• _Task item_: Repeat nothing but the lines below running from the one containing "right eye: (514, 240)" to the one containing "right knee: (188, 429)". Keep both end lines.

• _Data to examine_:
=-=-=-=-=
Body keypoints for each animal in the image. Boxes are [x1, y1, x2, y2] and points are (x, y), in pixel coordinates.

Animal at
=-=-=-=-=
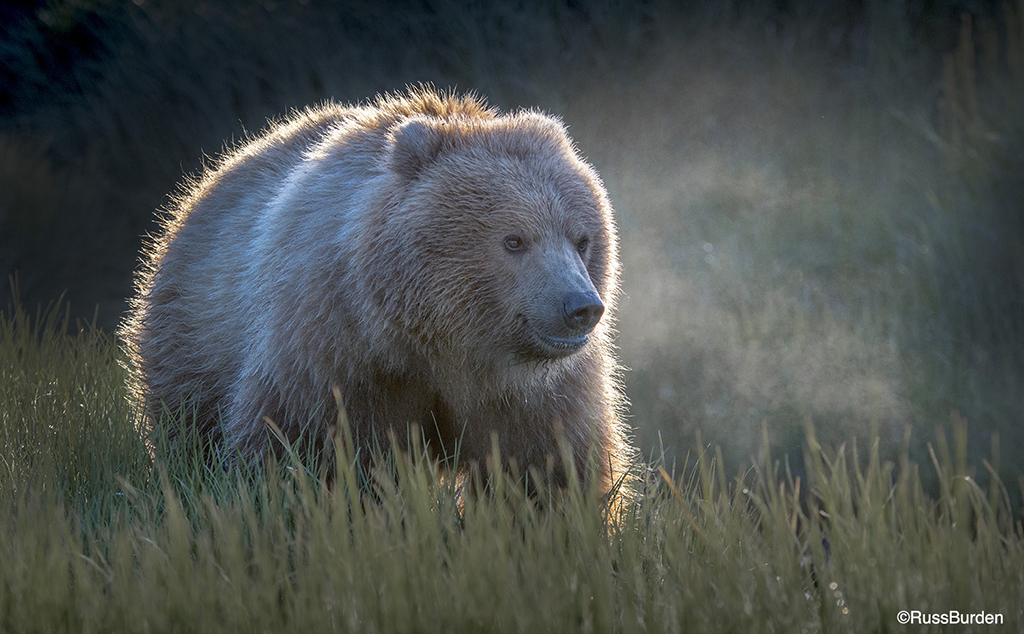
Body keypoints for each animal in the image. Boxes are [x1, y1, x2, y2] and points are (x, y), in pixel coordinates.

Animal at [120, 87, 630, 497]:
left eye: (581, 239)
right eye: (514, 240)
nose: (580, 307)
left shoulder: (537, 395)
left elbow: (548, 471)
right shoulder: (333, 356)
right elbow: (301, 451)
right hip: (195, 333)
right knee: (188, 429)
=-=-=-=-=
• _Exercise output_:
right eye: (514, 240)
nose: (580, 307)
left shoulder: (537, 395)
left elbow: (548, 471)
right shoulder: (333, 356)
right elbow: (301, 451)
right hip: (195, 333)
right knee: (188, 429)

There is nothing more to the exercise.